Task goal:
Please rewrite the records as a JSON list of strings, one string per line with blank lines dropped, covering everything from the start of the records through the line holding "v(-27.9, 0) *", inclusive. Leave the pictures out of the list.

Material for this exercise:
## START

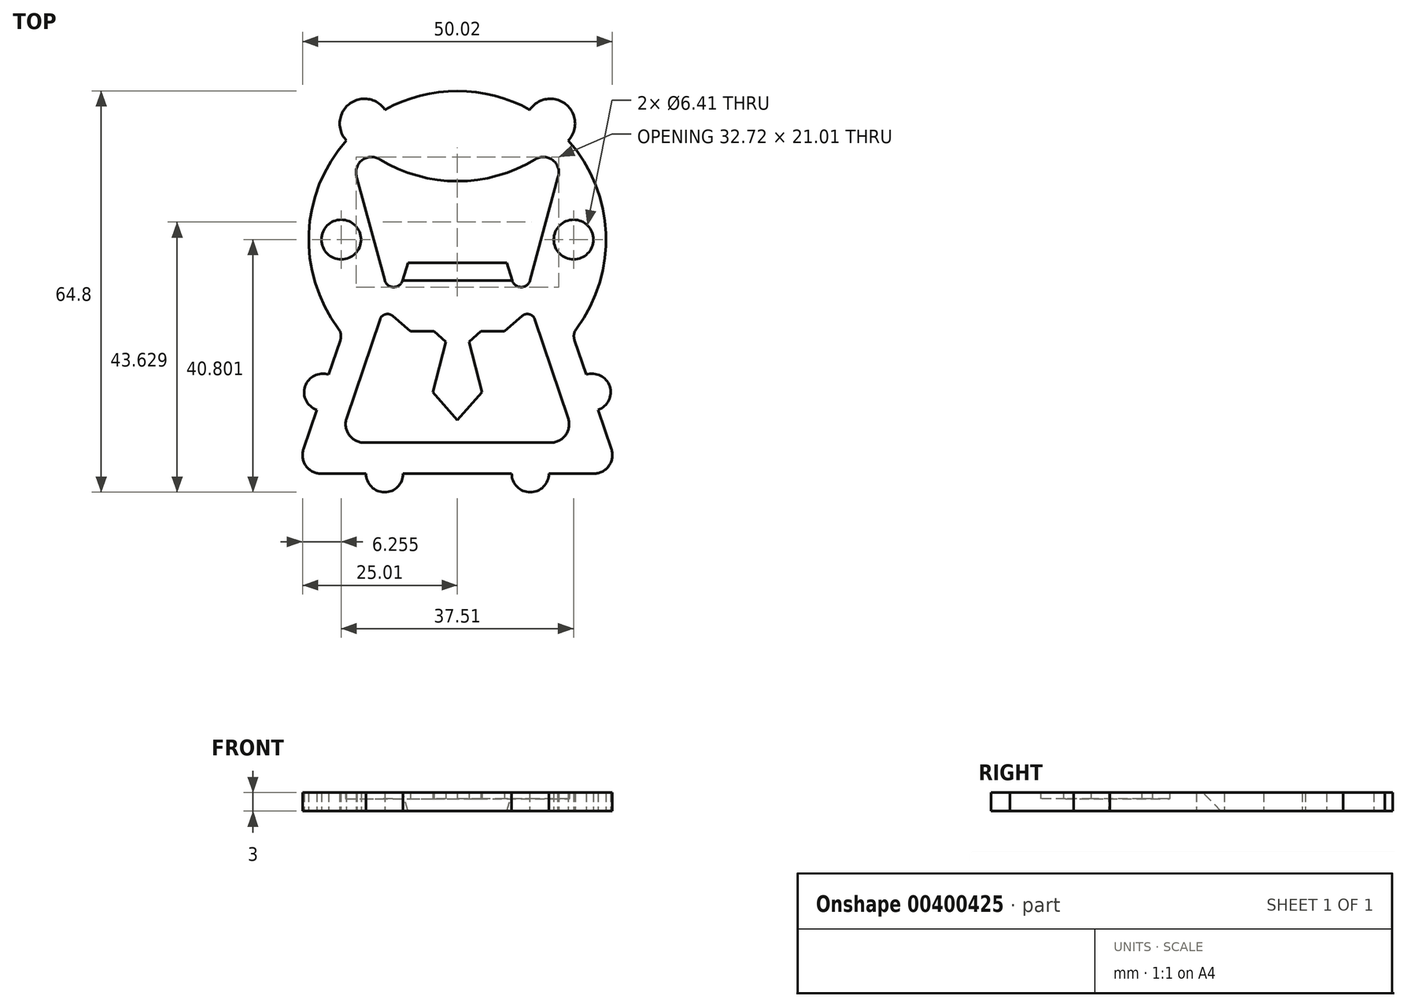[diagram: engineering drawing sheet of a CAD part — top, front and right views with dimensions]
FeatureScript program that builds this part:
annotation { "Feature Type Name" : "Feature", "Feature Type Description" : "" }
export const myFeature = defineFeature(function(context is Context, id is Id, definition is map)
    precondition{}
    {
        {
            var Q0;
            Q0=qCreatedBy(makeId("Top.planeOp"),FACE);
            var sketch = newSketch(context, id + "F0", { "sketchPlane" : qUnion([Q0])});
            skArc(sketch, "E0", {"start": v(-17.9, 15.98) * mm, "mid": v(-23.98, 1.02) * mm, "end": v(-19.2, -14.4) * mm});
            skLineSegment(sketch, "E1", {"start": v(0, 45.46) * mm, "end": v(0, -40.89) * mm, "construction": true});
            skArc(sketch, "E2", {"start": v(-11.68, 20.97) * mm, "mid": v(-17.5, 21.86) * mm, "end": v(-17.9, 15.98) * mm});
            skArc(sketch, "E3.MirrorC", {"start": v(11.68, 20.97) * mm, "mid": v(17.5, 21.86) * mm, "end": v(17.9, 15.98) * mm});
            skArc(sketch, "E4.trimOffspring", {"start": v(11.68, 20.97) * mm, "mid": v(0, 24) * mm, "end": v(-11.68, 20.97) * mm});
            skLineSegment(sketch, "E5", {"start": v(18.9, -16.24) * mm, "end": v(20.79, -21.82) * mm});
            skLineSegment(sketch, "E6.MirrorCS", {"start": v(-18.9, -16.24) * mm, "end": v(-20.79, -21.82) * mm});
            skLineSegment(sketch, "E7", {"start": v(-22, -37.8) * mm, "end": v(-14.76, -37.8) * mm});
            skArc(sketch, "E8.trimOffspring", {"start": v(19.2, -14.4) * mm, "mid": v(23.98, 1.02) * mm, "end": v(17.9, 15.98) * mm});
            skArc(sketch, "E9", {"start": v(-12.64, 13.03) * mm, "mid": v(-12.6, 13) * mm, "end": v(-12.56, 12.97) * mm});
            skCircle(sketch, "E10", {"center": v(-18.76, 0) * mm, "radius": 3.2 * mm});
            skCircle(sketch, "E11.MirrorC", {"center": v(18.76, 0) * mm, "radius": 3.2 * mm});
            skLineSegment(sketch, "E12.trimOffspring", {"start": v(-13.51, 0) * mm, "end": v(45.54, 0) * mm, "construction": true});
            skPoint(sketch, "E13.start.orphan", {"position": v(-42.84, 0) * mm});
            skPoint(sketch, "E14.orphan", {"position": v(-24, 0) * mm});
            skLineSegment(sketch, "E15", {"start": v(-13.51, 0) * mm, "end": v(-27.9, 0) * mm, "construction": true});
            skArc(sketch, "E16", {"start": v(22.7, -27.5) * mm, "mid": v(24.59, -23.7) * mm, "end": v(20.79, -21.82) * mm});
            skArc(sketch, "E17", {"start": v(8.76, -37.8) * mm, "mid": v(11.76, -40.8) * mm, "end": v(14.76, -37.8) * mm});
            skLineSegment(sketch, "E18.trimOffspring", {"start": v(14.76, -37.8) * mm, "end": v(22, -37.8) * mm});
            skLineSegment(sketch, "E19.trimOffspring", {"start": v(22.7, -27.5) * mm, "end": v(24.85, -33.84) * mm});
            skArc(sketch, "E20.MirrorCS", {"start": v(-22.7, -27.5) * mm, "mid": v(-24.59, -23.7) * mm, "end": v(-20.79, -21.82) * mm});
            skArc(sketch, "E21.MirrorCS", {"start": v(-8.76, -37.8) * mm, "mid": v(-11.76, -40.8) * mm, "end": v(-14.76, -37.8) * mm});
            skLineSegment(sketch, "E22.trimOffspring", {"start": v(-22.7, -27.5) * mm, "end": v(-24.85, -33.84) * mm});
            skLineSegment(sketch, "E23.trimOffspring", {"start": v(-8.76, -37.8) * mm, "end": v(8.76, -37.8) * mm});
            skLineSegment(sketch, "E24", {"start": v(-15.04, -32.8) * mm, "end": v(0, -32.8) * mm});
            skLineSegment(sketch, "E25", {"start": v(-17.88, -28.84) * mm, "end": v(-12.5, -12.89) * mm});
            skPoint(sketch, "E26.visualSharp", {"position": v(-19.22, -32.8) * mm});
            skArc(sketch, "E26.filletArc", {"start": v(-17.88, -28.84) * mm, "mid": v(-17.48, -31.55) * mm, "end": v(-15.04, -32.8) * mm});
            skPoint(sketch, "E27.visualSharp", {"position": v(-26.19, -37.8) * mm});
            skArc(sketch, "E27.filletArc", {"start": v(-24.85, -33.84) * mm, "mid": v(-24.45, -36.55) * mm, "end": v(-22, -37.8) * mm});
            skPoint(sketch, "E28.visualSharp", {"position": v(-18.56, -15.22) * mm});
            skArc(sketch, "E28.filletArc", {"start": v(-18.9, -16.24) * mm, "mid": v(-18.82, -15.29) * mm, "end": v(-19.2, -14.4) * mm});
            skPoint(sketch, "E29.visualSharp", {"position": v(18.56, -15.22) * mm});
            skArc(sketch, "E29.filletArc", {"start": v(19.2, -14.4) * mm, "mid": v(18.82, -15.29) * mm, "end": v(18.9, -16.24) * mm});
            skPoint(sketch, "E30.visualSharp", {"position": v(26.19, -37.8) * mm});
            skArc(sketch, "E30.filletArc", {"start": v(22, -37.8) * mm, "mid": v(24.45, -36.55) * mm, "end": v(24.85, -33.84) * mm});
            skPoint(sketch, "E31.visualSharp", {"position": v(-6.69, -6.62) * mm});
            skPoint(sketch, "E32.visualSharp", {"position": v(6.69, -6.62) * mm});
            skLineSegment(sketch, "E33", {"start": v(-10.46, -12.33) * mm, "end": v(-7.59, -14.8) * mm});
            skPoint(sketch, "E34.visualSharp", {"position": v(-11.9, -11.1) * mm});
            skArc(sketch, "E34.filletArc", {"start": v(-10.46, -12.33) * mm, "mid": v(-11.63, -12.07) * mm, "end": v(-12.5, -12.89) * mm});
            skLineSegment(sketch, "E35", {"start": v(-7.59, -14.8) * mm, "end": v(0, -14.8) * mm});
            skLineSegment(sketch, "E36", {"start": v(-3.8, -14.8) * mm, "end": v(0, -18.24) * mm});
            skLineSegment(sketch, "E37", {"start": v(-1.9, -16.52) * mm, "end": v(-3.98, -24.68) * mm});
            skLineSegment(sketch, "E38", {"start": v(-3.98, -24.68) * mm, "end": v(0, -29.16) * mm});
            skLineSegment(sketch, "E39.MirrorCS", {"start": v(7.59, -14.8) * mm, "end": v(0, -14.8) * mm});
            skLineSegment(sketch, "E40.MirrorCS", {"start": v(10.46, -12.33) * mm, "end": v(7.59, -14.8) * mm});
            skArc(sketch, "E41.MirrorCS", {"start": v(10.46, -12.33) * mm, "mid": v(11.63, -12.07) * mm, "end": v(12.5, -12.89) * mm});
            skLineSegment(sketch, "E42.MirrorCS", {"start": v(17.88, -28.84) * mm, "end": v(12.5, -12.89) * mm});
            skLineSegment(sketch, "E43.MirrorCS", {"start": v(15.04, -32.8) * mm, "end": v(0, -32.8) * mm});
            skArc(sketch, "E44.MirrorCS", {"start": v(17.88, -28.84) * mm, "mid": v(17.48, -31.55) * mm, "end": v(15.04, -32.8) * mm});
            skLineSegment(sketch, "E45.MirrorCS", {"start": v(3.98, -24.68) * mm, "end": v(0, -29.16) * mm});
            skLineSegment(sketch, "E46.MirrorCS", {"start": v(1.9, -16.52) * mm, "end": v(3.98, -24.68) * mm});
            skLineSegment(sketch, "E47.MirrorCS", {"start": v(3.8, -14.8) * mm, "end": v(0, -18.24) * mm});
            skPoint(sketch, "E48.MirrorCS.end.orphan", {"position": v(0, 9.42) * mm});
            skPoint(sketch, "E48.MirrorCS.start.orphan", {"position": v(12.64, 13.03) * mm});
            skPoint(sketch, "E49.orphan", {"position": v(16.19, 9.92) * mm});
            skPoint(sketch, "E50.MirrorCS.end.orphan", {"position": v(0, -6.62) * mm});
            skPoint(sketch, "E51.MirrorCS.start.orphan", {"position": v(11.72, -6.62) * mm});
            skArc(sketch, "E52.MirrorCS", {"start": v(12.64, 13.03) * mm, "mid": v(6.57, 10.34) * mm, "end": v(0, 9.42) * mm});
            skArc(sketch, "E53.MirrorCS", {"start": v(12.56, 12.97) * mm, "mid": v(15.48, 12.76) * mm, "end": v(16.19, 9.92) * mm});
            skLineSegment(sketch, "E54.MirrorCS", {"start": v(16.19, 9.92) * mm, "end": v(11.72, -6.62) * mm});
            skArc(sketch, "E55", {"start": v(8.85, -6.62) * mm, "mid": v(10.31, -7.68) * mm, "end": v(11.74, -6.57) * mm});
            skLineSegment(sketch, "E56", {"start": v(8.85, -6.62) * mm, "end": v(7.98, -3.75) * mm});
            skLineSegment(sketch, "E57", {"start": v(7.98, -3.75) * mm, "end": v(0, -3.75) * mm});
            skPoint(sketch, "E58.orphan", {"position": v(-16.19, 9.92) * mm});
            skPoint(sketch, "E59.center.orphan", {"position": v(-9.2, -6.62) * mm});
            skPoint(sketch, "E59.start.orphan", {"position": v(-11.72, -6.62) * mm});
            skArc(sketch, "E60.MirrorCS", {"start": v(-12.64, 13.03) * mm, "mid": v(-6.57, 10.34) * mm, "end": v(0, 9.42) * mm});
            skArc(sketch, "E61.MirrorCS", {"start": v(-12.56, 12.97) * mm, "mid": v(-15.48, 12.76) * mm, "end": v(-16.19, 9.92) * mm});
            skLineSegment(sketch, "E62.MirrorCS", {"start": v(-16.19, 9.92) * mm, "end": v(-11.72, -6.62) * mm});
            skArc(sketch, "E63.MirrorC", {"start": v(-8.85, -6.62) * mm, "mid": v(-10.31, -7.68) * mm, "end": v(-11.74, -6.57) * mm});
            skLineSegment(sketch, "E64.MirrorCS", {"start": v(-7.98, -3.75) * mm, "end": v(0, -3.75) * mm});
            skLineSegment(sketch, "E65.MirrorCS", {"start": v(-8.85, -6.62) * mm, "end": v(-7.98, -3.75) * mm});
            skLineSegment(sketch, "E66", {"start": v(8.85, -6.62) * mm, "end": v(-8.85, -6.62) * mm});
            skSolve(sketch);
        }
        {
            var Q0;
            Q0=makeQuery(id+"F0.imprint","IMPRINT",FACE,{"disambiguationData":[TD([[makeQuery(id+"F0.imprint","IMPRINT",EDGE,{"derivedFrom":sQuery(id+"F0.wireOp",EDGE,"E0")}),1.0]])]});
            var Q1;
            Q1=makeQuery(id+"F0.imprint","IMPRINT",FACE,{"disambiguationData":[TD([[makeQuery(id+"F0.imprint","IMPRINT",EDGE,{"derivedFrom":sQuery(id+"F0.wireOp",EDGE,"E24")}),1.0]])]});
            var Q2;
            {var subQ4=sQuery(id+"F0.wireOp",EDGE,"E37");Q2=makeQuery(id+"F0.imprint","IMPRINT",FACE,{"disambiguationData":[TD([[makeQuery(id+"F0.imprint","IMPRINT",EDGE,{"derivedFrom":subQ4}),1.0]])]});}
            var Q3;
            {var subQ4=sQuery(id+"F0.wireOp",EDGE,"E39.MirrorCS");var subQ5=sQuery(id+"F0.wireOp",EDGE,"E35");var subQ6=makeQuery(id+"F0.imprint","INTERSECT",VERTEX,{"derivedFrom":[subQ5,subQ4]});Q3=makeQuery(id+"F0.imprint","IMPRINT",FACE,{"disambiguationData":[TD([[makeQuery(id+"F0.imprint","IMPRINT",EDGE,{"disambiguationData":[TD([[subQ6,1.0]])],"derivedFrom":subQ5}),-1.0]])]});}
            var Q4;
            Q4=makeQuery(id+"F0.imprint","IMPRINT",FACE,{"disambiguationData":[TD([[makeQuery(id+"F0.imprint","IMPRINT",EDGE,{"derivedFrom":sQuery(id+"F0.wireOp",EDGE,"E56")}),1.0]])]});
            extrude(context, id + "F1", {"entities" : qUnion([Q0, Q1, Q2, Q3, Q4]), "depth" : 3 * mm});
        }
        {
            var Q0;
            Q0=makeQuery(id+"F0.imprint","IMPRINT",FACE,{"disambiguationData":[TD([[makeQuery(id+"F0.imprint","IMPRINT",EDGE,{"derivedFrom":sQuery(id+"F0.wireOp",EDGE,"E24")}),1.0]])]});
            extrude(context, id + "F2", {"entities" : qUnion([Q0]), "operationType" : NewBodyOperationType.REMOVE, "depth" : 25.4 * mm});
        }
        {
            var Q0;
            Q0=makeQuery(id+"F0.imprint","IMPRINT",FACE,{"disambiguationData":[TD([[makeQuery(id+"F0.imprint","IMPRINT",EDGE,{"derivedFrom":sQuery(id+"F0.wireOp",EDGE,"E24")}),1.0]])]});
            extrude(context, id + "F3", {"entities" : qUnion([Q0]), "operationType" : NewBodyOperationType.ADD, "depth" : 2 * mm});
        }
        {
            var Q0;
            Q0=qCreatedBy(makeId("Right.planeOp"),FACE);
            var sketch = newSketch(context, id + "F4", { "sketchPlane" : qUnion([Q0])});
            skLineSegment(sketch, "E67", {"start": v(-6.7, 3.08) * mm, "end": v(-3.71, 0) * mm});
            skLineSegment(sketch, "E68", {"start": v(-6.7, 3.08) * mm, "end": v(-3.72, 3.09) * mm});
            skLineSegment(sketch, "E69", {"start": v(-3.71, 0) * mm, "end": v(-3.72, 3.09) * mm});
            skSolve(sketch);
        }
        {
            var Q0;
            Q0 = qSketchRegion(id + "F4", true);
            extrude(context, id + "F5", {"entities" : qUnion([Q0]), "operationType" : NewBodyOperationType.REMOVE, "endBound" : BoundingType.SYMMETRIC, "oppositeDirection" : true, "depth" : 20 * mm});
        }
    });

## END

Reply to the task:
[
  "[diagram: engineering drawing sheet of a CAD part — top, front and right views with dimensions]",
  "FeatureScript program that builds this part:",
  "annotation { \"Feature Type Name\" : \"Feature\", \"Feature Type Description\" : \"\" }",
  "export const myFeature = defineFeature(function(context is Context, id is Id, definition is map)",
  "    precondition{}",
  "    {",
  "        {",
  "            var Q0;",
  "            Q0=qCreatedBy(makeId(\"Top.planeOp\"),FACE);",
  "            var sketch = newSketch(context, id + \"F0\", { \"sketchPlane\" : qUnion([Q0])});",
  "            skArc(sketch, \"E0\", {\"start\": v(-17.9, 15.98) * mm, \"mid\": v(-23.98, 1.02) * mm, \"end\": v(-19.2, -14.4) * mm});",
  "            skLineSegment(sketch, \"E1\", {\"start\": v(0, 45.46) * mm, \"end\": v(0, -40.89) * mm, \"construction\": true});",
  "            skArc(sketch, \"E2\", {\"start\": v(-11.68, 20.97) * mm, \"mid\": v(-17.5, 21.86) * mm, \"end\": v(-17.9, 15.98) * mm});",
  "            skArc(sketch, \"E3.MirrorC\", {\"start\": v(11.68, 20.97) * mm, \"mid\": v(17.5, 21.86) * mm, \"end\": v(17.9, 15.98) * mm});",
  "            skArc(sketch, \"E4.trimOffspring\", {\"start\": v(11.68, 20.97) * mm, \"mid\": v(0, 24) * mm, \"end\": v(-11.68, 20.97) * mm});",
  "            skLineSegment(sketch, \"E5\", {\"start\": v(18.9, -16.24) * mm, \"end\": v(20.79, -21.82) * mm});",
  "            skLineSegment(sketch, \"E6.MirrorCS\", {\"start\": v(-18.9, -16.24) * mm, \"end\": v(-20.79, -21.82) * mm});",
  "            skLineSegment(sketch, \"E7\", {\"start\": v(-22, -37.8) * mm, \"end\": v(-14.76, -37.8) * mm});",
  "            skArc(sketch, \"E8.trimOffspring\", {\"start\": v(19.2, -14.4) * mm, \"mid\": v(23.98, 1.02) * mm, \"end\": v(17.9, 15.98) * mm});",
  "            skArc(sketch, \"E9\", {\"start\": v(-12.64, 13.03) * mm, \"mid\": v(-12.6, 13) * mm, \"end\": v(-12.56, 12.97) * mm});",
  "            skCircle(sketch, \"E10\", {\"center\": v(-18.76, 0) * mm, \"radius\": 3.2 * mm});",
  "            skCircle(sketch, \"E11.MirrorC\", {\"center\": v(18.76, 0) * mm, \"radius\": 3.2 * mm});",
  "            skLineSegment(sketch, \"E12.trimOffspring\", {\"start\": v(-13.51, 0) * mm, \"end\": v(45.54, 0) * mm, \"construction\": true});",
  "            skPoint(sketch, \"E13.start.orphan\", {\"position\": v(-42.84, 0) * mm});",
  "            skPoint(sketch, \"E14.orphan\", {\"position\": v(-24, 0) * mm});",
  "            skLineSegment(sketch, \"E15\", {\"start\": v(-13.51, 0) * mm, \"end\": v(-27.9, 0) * mm, \"construction\": true});"
]